Transcribe the records below in their entirety, and leave out each image.

(SOURCE INFORMATION Opens)

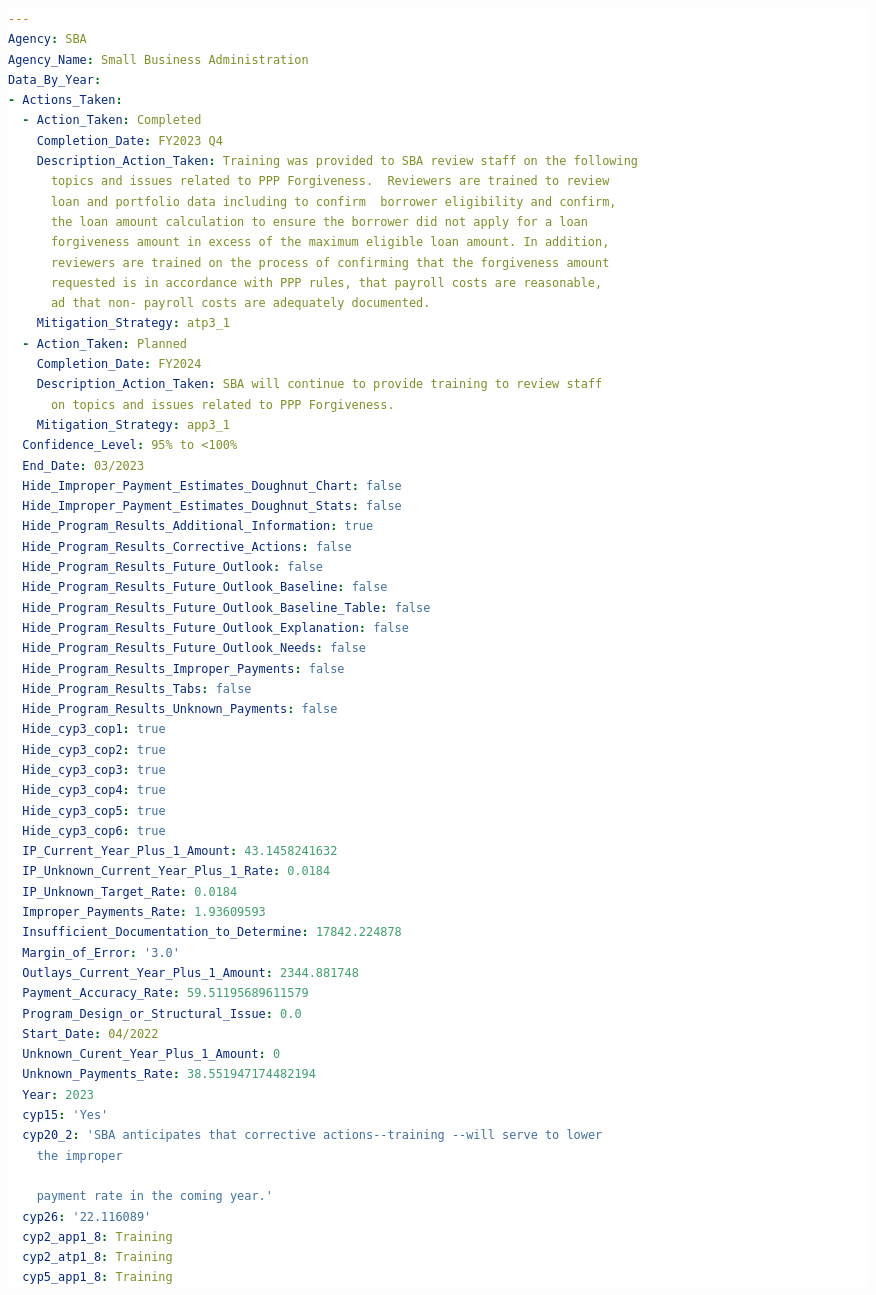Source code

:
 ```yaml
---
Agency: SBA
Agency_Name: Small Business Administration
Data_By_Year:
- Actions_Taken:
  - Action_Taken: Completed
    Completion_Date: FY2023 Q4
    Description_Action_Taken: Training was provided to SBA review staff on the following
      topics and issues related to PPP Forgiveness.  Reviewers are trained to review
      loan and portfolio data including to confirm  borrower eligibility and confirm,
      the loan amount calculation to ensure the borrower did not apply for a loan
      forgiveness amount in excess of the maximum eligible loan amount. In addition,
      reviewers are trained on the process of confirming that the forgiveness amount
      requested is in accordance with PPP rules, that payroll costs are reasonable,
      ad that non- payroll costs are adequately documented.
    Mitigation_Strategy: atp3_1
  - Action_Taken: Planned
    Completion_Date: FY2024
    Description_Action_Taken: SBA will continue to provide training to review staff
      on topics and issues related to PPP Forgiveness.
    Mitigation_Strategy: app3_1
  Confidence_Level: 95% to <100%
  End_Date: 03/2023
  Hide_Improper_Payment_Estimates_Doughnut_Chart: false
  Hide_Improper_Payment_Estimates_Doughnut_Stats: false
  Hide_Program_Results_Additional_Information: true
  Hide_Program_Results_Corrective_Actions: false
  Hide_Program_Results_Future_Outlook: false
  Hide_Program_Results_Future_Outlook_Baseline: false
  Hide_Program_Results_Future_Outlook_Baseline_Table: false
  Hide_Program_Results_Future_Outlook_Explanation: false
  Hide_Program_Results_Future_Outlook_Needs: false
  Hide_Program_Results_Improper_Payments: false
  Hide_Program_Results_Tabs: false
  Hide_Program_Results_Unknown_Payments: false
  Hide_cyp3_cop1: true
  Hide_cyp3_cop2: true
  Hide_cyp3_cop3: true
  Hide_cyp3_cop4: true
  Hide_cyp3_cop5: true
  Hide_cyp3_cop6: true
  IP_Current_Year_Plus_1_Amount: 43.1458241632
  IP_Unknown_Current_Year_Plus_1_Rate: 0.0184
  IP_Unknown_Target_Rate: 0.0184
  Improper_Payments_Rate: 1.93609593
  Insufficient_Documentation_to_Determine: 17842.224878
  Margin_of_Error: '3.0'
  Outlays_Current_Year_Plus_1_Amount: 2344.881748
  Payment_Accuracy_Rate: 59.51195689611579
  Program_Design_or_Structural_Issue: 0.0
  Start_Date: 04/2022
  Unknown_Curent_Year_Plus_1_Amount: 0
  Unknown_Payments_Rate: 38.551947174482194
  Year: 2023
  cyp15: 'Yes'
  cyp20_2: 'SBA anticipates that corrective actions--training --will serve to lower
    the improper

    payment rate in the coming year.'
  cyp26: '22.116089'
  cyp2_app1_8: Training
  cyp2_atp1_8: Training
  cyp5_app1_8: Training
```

(SOURCE INFORMATION Closes)

▶ _EXERCISE RESULT_:
Source code

:
 ```yaml
---
Agency: SBA
Agency_Name: Small Business Administration
Data_By_Year:
- Actions_Taken:
  - Action_Taken: Completed
    Completion_Date: FY2023 Q4
    Description_Action_Taken: Training was provided to SBA review staff on the following
      topics and issues related to PPP Forgiveness.  Reviewers are trained to review
      loan and portfolio data including to confirm  borrower eligibility and confirm,
      the loan amount calculation to ensure the borrower did not apply for a loan
      forgiveness amount in excess of the maximum eligible loan amount. In addition,
      reviewers are trained on the process of confirming that the forgiveness amount
      requested is in accordance with PPP rules, that payroll costs are reasonable,
      ad that non- payroll costs are adequately documented.
    Mitigation_Strategy: atp3_1
  - Action_Taken: Planned
    Completion_Date: FY2024
    Description_Action_Taken: SBA will continue to provide training to review staff
      on topics and issues related to PPP Forgiveness.
    Mitigation_Strategy: app3_1
  Confidence_Level: 95% to <100%
  End_Date: 03/2023
  Hide_Improper_Payment_Estimates_Doughnut_Chart: false
  Hide_Improper_Payment_Estimates_Doughnut_Stats: false
  Hide_Program_Results_Additional_Information: true
  Hide_Program_Results_Corrective_Actions: false
  Hide_Program_Results_Future_Outlook: false
  Hide_Program_Results_Future_Outlook_Baseline: false
  Hide_Program_Results_Future_Outlook_Baseline_Table: false
  Hide_Program_Results_Future_Outlook_Explanation: false
  Hide_Program_Results_Future_Outlook_Needs: false
  Hide_Program_Results_Improper_Payments: false
  Hide_Program_Results_Tabs: false
  Hide_Program_Results_Unknown_Payments: false
  Hide_cyp3_cop1: true
  Hide_cyp3_cop2: true
  Hide_cyp3_cop3: true
  Hide_cyp3_cop4: true
  Hide_cyp3_cop5: true
  Hide_cyp3_cop6: true
  IP_Current_Year_Plus_1_Amount: 43.1458241632
  IP_Unknown_Current_Year_Plus_1_Rate: 0.0184
  IP_Unknown_Target_Rate: 0.0184
  Improper_Payments_Rate: 1.93609593
  Insufficient_Documentation_to_Determine: 17842.224878
  Margin_of_Error: '3.0'
  Outlays_Current_Year_Plus_1_Amount: 2344.881748
  Payment_Accuracy_Rate: 59.51195689611579
  Program_Design_or_Structural_Issue: 0.0
  Start_Date: 04/2022
  Unknown_Curent_Year_Plus_1_Amount: 0
  Unknown_Payments_Rate: 38.551947174482194
  Year: 2023
  cyp15: 'Yes'
  cyp20_2: 'SBA anticipates that corrective actions--training --will serve to lower
    the improper

    payment rate in the coming year.'
  cyp26: '22.116089'
  cyp2_app1_8: Training
  cyp2_atp1_8: Training
  cyp5_app1_8: Training
```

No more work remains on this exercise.